- 06 Apr 21
While many of their contemporaries have fallen by the wayside, Maxïmo Park have continued to make some of the most compelling rock ‘n’ roll around. Paul Smith tells Stuart Clark where it all went right.
It speaks volumes about both bands that having waited twenty-five years to score their first number one UK album with As The Love Continues, Mogwai immediately started campaigning for Maxïmo Park’s Nature Always Wins to replace them at the summit.
Sadly because of those pesky Architect kids selling 550 more copies than them it didn’t happen, but it underlines the sense of solidarity between bands, fans and, dare I say it, the music media, which has only strengthened during Lockdown.
“Yeah, it definitely has, and thank God because I can’t really see the ‘light at the end of the tunnel’ that’s being advertised at the moment,” says Maxïmo mainman Paul Smith. “Even when live music does start up again, as an English band it’s going to be virtually impossible to tour in Europe.”

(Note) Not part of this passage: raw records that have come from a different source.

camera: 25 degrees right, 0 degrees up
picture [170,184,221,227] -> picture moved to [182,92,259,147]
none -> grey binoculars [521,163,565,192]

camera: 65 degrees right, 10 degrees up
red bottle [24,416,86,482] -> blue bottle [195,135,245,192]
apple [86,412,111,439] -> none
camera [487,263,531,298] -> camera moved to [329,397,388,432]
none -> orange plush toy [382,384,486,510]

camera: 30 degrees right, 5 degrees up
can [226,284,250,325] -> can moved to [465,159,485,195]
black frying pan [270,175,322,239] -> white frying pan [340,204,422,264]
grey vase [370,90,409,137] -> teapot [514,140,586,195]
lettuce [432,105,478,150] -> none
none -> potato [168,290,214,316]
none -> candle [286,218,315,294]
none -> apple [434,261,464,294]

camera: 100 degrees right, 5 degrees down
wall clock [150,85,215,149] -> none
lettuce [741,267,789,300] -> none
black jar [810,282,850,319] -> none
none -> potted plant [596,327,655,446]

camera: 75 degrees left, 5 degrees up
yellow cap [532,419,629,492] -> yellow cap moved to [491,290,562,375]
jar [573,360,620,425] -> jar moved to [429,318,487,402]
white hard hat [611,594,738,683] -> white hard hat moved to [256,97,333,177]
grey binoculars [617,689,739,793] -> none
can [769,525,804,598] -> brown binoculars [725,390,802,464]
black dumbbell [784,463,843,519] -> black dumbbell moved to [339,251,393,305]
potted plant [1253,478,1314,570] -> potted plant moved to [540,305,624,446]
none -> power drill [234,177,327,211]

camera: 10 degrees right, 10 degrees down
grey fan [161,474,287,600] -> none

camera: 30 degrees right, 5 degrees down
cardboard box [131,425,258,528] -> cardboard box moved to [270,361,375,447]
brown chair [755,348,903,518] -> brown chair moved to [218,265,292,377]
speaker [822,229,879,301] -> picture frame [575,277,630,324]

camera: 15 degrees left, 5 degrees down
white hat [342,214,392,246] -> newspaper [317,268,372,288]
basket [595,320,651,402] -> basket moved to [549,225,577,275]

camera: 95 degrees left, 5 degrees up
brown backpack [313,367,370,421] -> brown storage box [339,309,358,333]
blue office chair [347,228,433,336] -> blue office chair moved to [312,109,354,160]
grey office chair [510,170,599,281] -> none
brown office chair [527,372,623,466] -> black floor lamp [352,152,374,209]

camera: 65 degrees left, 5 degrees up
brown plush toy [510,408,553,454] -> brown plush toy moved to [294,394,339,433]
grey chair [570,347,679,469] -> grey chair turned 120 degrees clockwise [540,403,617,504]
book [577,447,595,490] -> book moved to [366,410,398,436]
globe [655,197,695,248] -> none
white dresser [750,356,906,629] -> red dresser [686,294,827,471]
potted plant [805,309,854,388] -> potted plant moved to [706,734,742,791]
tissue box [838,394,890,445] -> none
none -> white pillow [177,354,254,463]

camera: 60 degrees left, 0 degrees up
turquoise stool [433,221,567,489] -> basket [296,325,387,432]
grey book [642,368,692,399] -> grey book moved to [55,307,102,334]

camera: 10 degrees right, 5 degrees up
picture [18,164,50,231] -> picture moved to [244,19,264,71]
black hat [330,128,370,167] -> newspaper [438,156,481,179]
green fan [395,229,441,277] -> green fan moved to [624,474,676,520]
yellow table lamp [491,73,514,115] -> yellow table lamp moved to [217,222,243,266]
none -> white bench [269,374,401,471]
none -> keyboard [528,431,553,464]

Lest he’s branded a snowflake Project Fear Remoaner, Paul has some examples to illustrate his point.
“As it stands, the bus you’re travelling on with your equipment can only make two drop-offs before it has to turn round and head back home,” he explains. “We stop every night and play a show so that’s not going to work. We make quite a bit of money from merchandise, but we won’t be able to take that around with us. Then there are the visa requirements for each country, which have yet to be determined. The EU were proposing 30-day visa-free access to musicians but, no, we couldn’t go with that because it’s not Brexit. There’s all this talk about fishing – which deserves protecting too – but the music industry dwarfs that. We’ve bitten our nose off to spite our face.”
Gareth Southgate’s loss is about to become Stephen Kenny’s gain as Paul declares for Ireland by getting his first passport with a harp on it.
“I could be the next Bernie Slaven, a true Scotsman who I used to watch at Middlesbrough and played for Ireland under Jack Charlton,” he laughs. “My Nana was from Dublin, so I’m thinking of getting a passport. I want to travel freely. Britain has entrenched itself in this island mentality. That unfortunately is democracy; it can be easily manipulated.”
The good news is that despite Covid scuppering all the recording plans they had for it, Nature Always Wins is an absolute pearler.
“We were meant to be doing it in Atlanta with Ben Allen who’s worked with Deer Hunter, Animal Collective and loads of big hip hop artists,” Paul explains. “Ben spent a weekend with us in Newcastle so we showed him the sights and got to write some songs with him. He’s written with Christina Aguilera before – and I haven’t! – so it was quite the education.”
While they haven’t morphed into OutKast, Nature Always Wins does on occasion nod in Atlanta’s direction even though Maxïmo only virtually went there.
“Yeah, we did it via-the internet, which we were nervous about but actually turned out really well,” Paul enthuses. “I sent Ben a little playlist that had everything from JPEGMAFIA and Selena Gomez to Phoebe Bridgers and old stuff like Freddie Gibbs on it. I don’t know whether it had any real bearing on the record, but that smooth-soulful sound is something that kind of influenced me.”
Lovers of their synth-ier side, fear not, ‘Versions Of You’ and ‘Child Of The Flatlands’ both stray into Krautrock territory.
“Yeah, there are some interesting synth sounds on there that are like Brian Eno or an electronic Tindersticks. Then there’s sort of old soul music – William Onyeabor and Shygirl – stuck through a blender. It’s quite a psychedelic sort of odyssey, and Ben did a great job of binding all that together.”
Old punks like me will be delighted to hear ex-Penetration leader Pauline Murray guesting on the insistent ‘Ardour’, while elsewhere the excellent Jemma Freese who doubles down as their touring keys player provides the female counterbalance to Paul’s vocals.
“They’re both great,” he concludes. “What I really want to do now is be able to play these songs live. I feel very lucky to be in the position of having had seven top 20 records. Not many people get to experience that and a lot of the bands who were making music when we started have fallen by the wayside for all sorts of different reasons. As long as I can try and make a living from music I will because I love it so much.”
• Nature Always Wins is out now on Prolifica.